Política
Humberto Costa critica rejeição de Jorge Messias ao STF
Senador afirma que decisão do Senado rompe tradição constitucional e expõe articulação política movida por interesses obscuros
Em pronunciamento nesta terça-feira (12), o senador Humberto Costa (PT-PE) criticou a rejeição do nome de Jorge Messias para o cargo de ministro do Supremo Tribunal Federal (STF).

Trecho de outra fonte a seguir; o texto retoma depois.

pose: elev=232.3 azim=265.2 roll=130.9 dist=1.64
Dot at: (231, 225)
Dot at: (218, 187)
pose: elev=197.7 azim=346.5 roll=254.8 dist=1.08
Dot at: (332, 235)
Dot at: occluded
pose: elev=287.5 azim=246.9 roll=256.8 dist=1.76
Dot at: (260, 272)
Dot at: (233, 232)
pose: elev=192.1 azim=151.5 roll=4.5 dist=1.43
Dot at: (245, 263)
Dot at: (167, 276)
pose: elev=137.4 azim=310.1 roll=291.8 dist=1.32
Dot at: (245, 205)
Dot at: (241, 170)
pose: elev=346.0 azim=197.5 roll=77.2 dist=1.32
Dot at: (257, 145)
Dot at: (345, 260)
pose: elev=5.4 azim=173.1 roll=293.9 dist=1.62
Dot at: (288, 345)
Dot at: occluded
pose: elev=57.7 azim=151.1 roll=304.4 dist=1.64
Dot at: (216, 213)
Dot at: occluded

Segundo o parlamentar, a decisão contrariou o processo institucional previsto na Constituição e não foi acompanhada de justificativas claras quanto aos critérios adotados pelo Senado para recusar a indicação.
— A rejeição do nome de Jorge Messias ao STF, a primeira em mais de 130 anos, foi uma ruptura da ordem constitucional, um ataque à harmonia entre os Poderes, uma tentativa de usurpação das prerrogativas do Presidente da República, a quem cabe a indicação. Não houve quaisquer justificativas plausíveis para a quebra do rito e a rejeição de um nome indicado pelo Chefe do Executivo submetido ao Legislativo para ocupar uma vaga no Judiciário. O que houve foi a política rasteira operando em favor de interesses escusos — afirmou o senador.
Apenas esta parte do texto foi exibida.